» **EXERCISE**
In the text on the UK's winter capacity margin, reproduce the stretch from "In their Winter" through "[electricity] is scarce." word for word.

» **SOURCE TEXT**

++++++++

Helm, Professor of Energy Policy at the University of Oxford, told the House of Lords Science and Technology Committee that the UK’s winter capacity margin should be “North of 10% but probably less than 20%”.

In their Winter Outlook Report for 2014, National Grid have cautioned that they expect optimal winter margin to be just 4.1% but that with a ‘bad’ winter this will narrow to 2.8%.

At 2.8% capacity margin, the network would be unable to meet its “basic reserve requirement” needed to operate the system

Describing the current levels as an “extraordinary situation” Helm added:

“Any reasonable large scale economy with a reliance on electricity is vastly better off in a world where there is a bit of fat in its capacity margin.

“Everyone will pay a higher price to bring the system into equilibrium will be higher because this stuff [electricity] is scarce.

“[But] of course there is enough capacity to meet demand, if you do [spend] what’s necessary to do that”.

++++++++

» **Named joint coordinates**
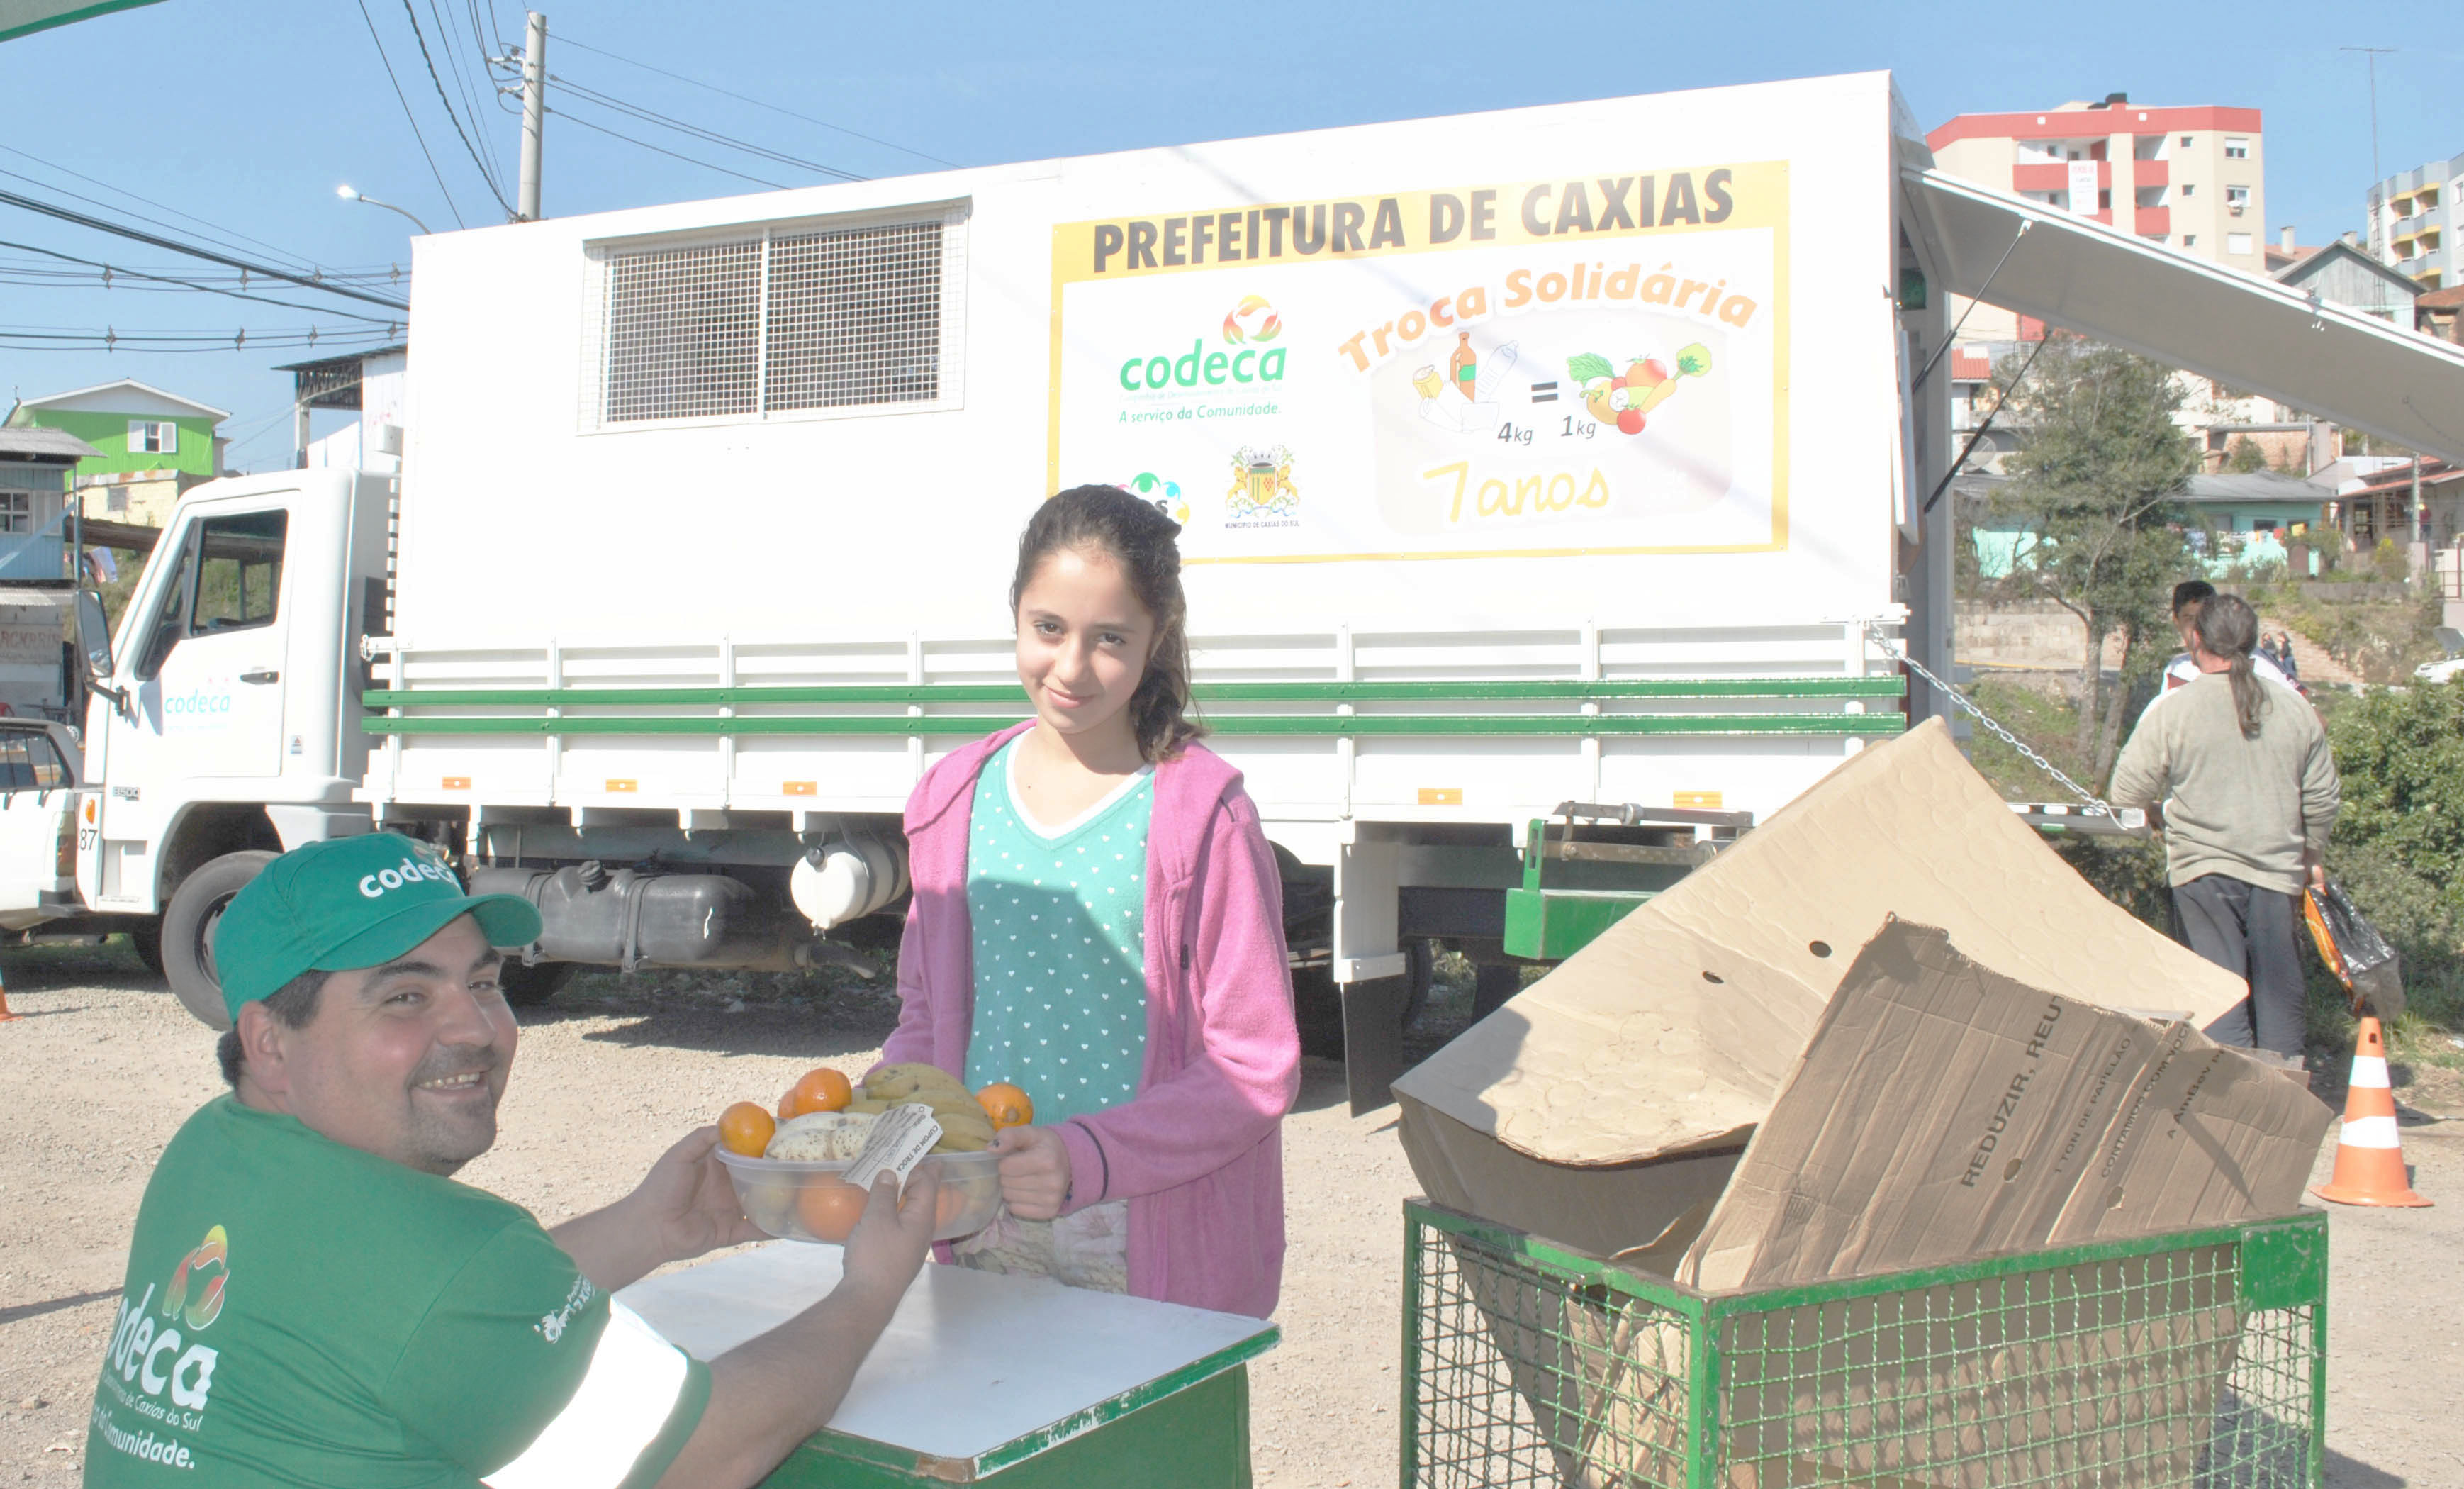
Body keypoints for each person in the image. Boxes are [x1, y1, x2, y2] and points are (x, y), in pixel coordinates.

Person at [86, 833, 939, 1488]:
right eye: (406, 996)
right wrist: (869, 1288)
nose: (478, 1029)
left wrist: (647, 1228)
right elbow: (707, 1452)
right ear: (270, 1043)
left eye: (483, 984)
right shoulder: (440, 1259)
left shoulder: (214, 1147)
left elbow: (416, 1324)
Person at [880, 484, 1301, 1317]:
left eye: (1109, 639)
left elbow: (1253, 1065)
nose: (1071, 668)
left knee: (1134, 1452)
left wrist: (1089, 1156)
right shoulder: (952, 797)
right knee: (984, 1440)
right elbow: (927, 1018)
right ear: (1015, 615)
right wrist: (872, 1124)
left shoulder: (1203, 817)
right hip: (979, 1228)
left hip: (1148, 1235)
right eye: (1048, 629)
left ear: (1157, 642)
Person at [2110, 594, 2341, 1059]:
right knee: (2279, 986)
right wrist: (2311, 856)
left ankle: (2234, 1094)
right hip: (2277, 870)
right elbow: (2322, 796)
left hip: (2201, 871)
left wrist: (2157, 812)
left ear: (2196, 640)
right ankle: (2284, 1093)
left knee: (2218, 986)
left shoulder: (2174, 709)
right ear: (2254, 646)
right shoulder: (2294, 710)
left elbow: (2125, 794)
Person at [2153, 580, 2293, 700]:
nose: (2198, 627)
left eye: (2203, 618)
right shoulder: (2176, 669)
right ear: (2176, 621)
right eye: (2190, 619)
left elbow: (2303, 708)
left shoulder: (2259, 661)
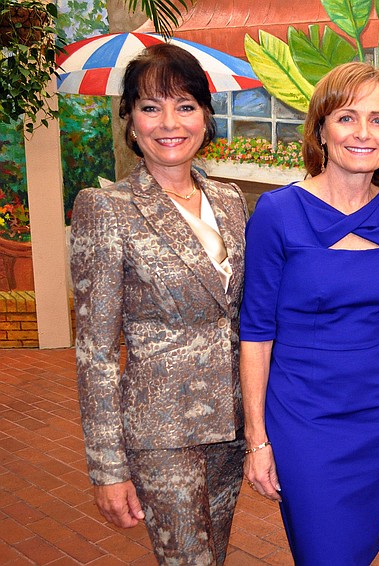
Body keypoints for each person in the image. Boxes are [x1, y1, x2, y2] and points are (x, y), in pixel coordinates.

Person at [70, 44, 248, 565]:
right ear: (130, 122)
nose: (169, 122)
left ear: (205, 117)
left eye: (185, 106)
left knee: (214, 556)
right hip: (161, 433)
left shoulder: (231, 200)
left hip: (231, 426)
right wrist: (108, 466)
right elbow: (96, 352)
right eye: (150, 107)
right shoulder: (106, 209)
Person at [239, 62, 379, 565]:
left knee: (358, 551)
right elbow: (255, 330)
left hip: (375, 414)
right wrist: (257, 439)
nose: (363, 133)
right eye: (347, 117)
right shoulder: (278, 213)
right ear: (320, 127)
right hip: (303, 417)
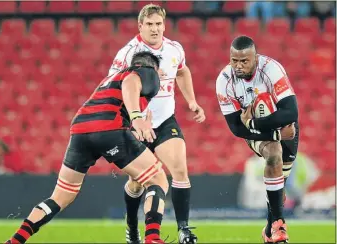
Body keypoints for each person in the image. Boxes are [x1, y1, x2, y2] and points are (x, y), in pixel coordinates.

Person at [5, 51, 170, 244]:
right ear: (153, 68)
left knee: (60, 196)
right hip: (108, 127)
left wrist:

++++++++

» **TASK RESPONSE**
In their Winter Outlook Report for 2014, National Grid have cautioned that they expect optimal winter margin to be just 4.1% but that with a ‘bad’ winter this will narrow to 2.8%.

At 2.8% capacity margin, the network would be unable to meet its “basic reserve requirement” needed to operate the system

Describing the current levels as an “extraordinary situation” Helm added:

“Any reasonable large scale economy with a reliance on electricity is vastly better off in a world where there is a bit of fat in its capacity margin.

“Everyone will pay a higher price to bring the system into equilibrium will be higher because this stuff [electricity] is scarce.